Nicola Ellingham, former project manager for East Kent Hospitals University NHS Foundation Trust, was responsible for the implementation and support of access management technologies and knew the importance of finding the balance between security and employee productivity.
“Obviously, keeping our patients’ data secure is of paramount importance, however with so many disparate logins, the productivity of clinical staff was being affected, which could have led to an impact on patient care. For any NHS Trust, that would be completely unacceptable service”, explained Nicola.

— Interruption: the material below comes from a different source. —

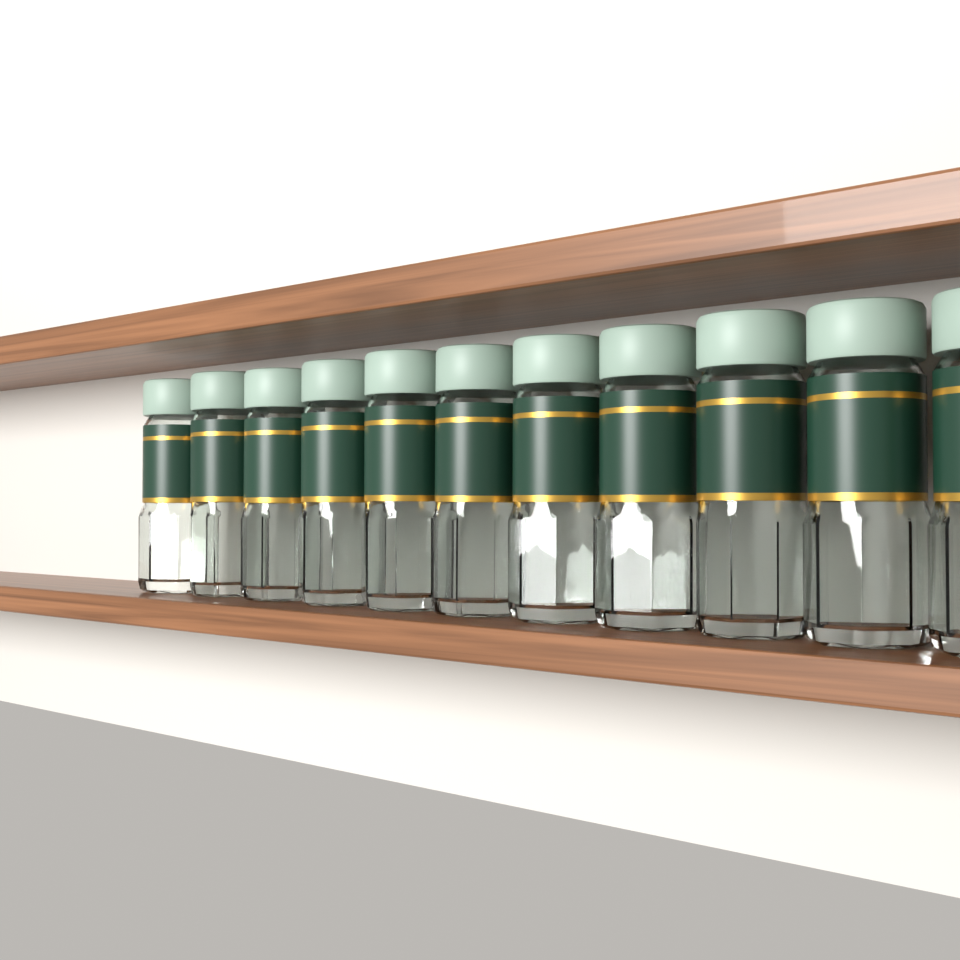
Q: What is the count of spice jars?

To ensure security, as new applications were implemented users were asked to remember complex password credentials which reset at irregular intervals causing them to be locked out, unproductive and frustrated. “We noticed that almost 25 percent of our helpdesk calls were related to password or access issues. This equated to more than 8,000 calls a year and was a huge drain on our resources,” said Nicola. Additionally, IT found that despite having only 7,500 users, more than 20,000 accounts existed on the e-directory. This was due to the lack of an integrated IT access management policy across the network which made user ID verification a difficult task.
With these challenges in mind, Nicola and the IT team looked at possible routes to managing user access that would address the security needs of the organisation whilst reducing the complexity of the logon process for employees. One of the options immediately identified was Single Sign-On (SSO), which involves linking all access rights to one strong network login. This, in turn, authenticates users into all applications they are authorised to access without having to repeat the login process each time.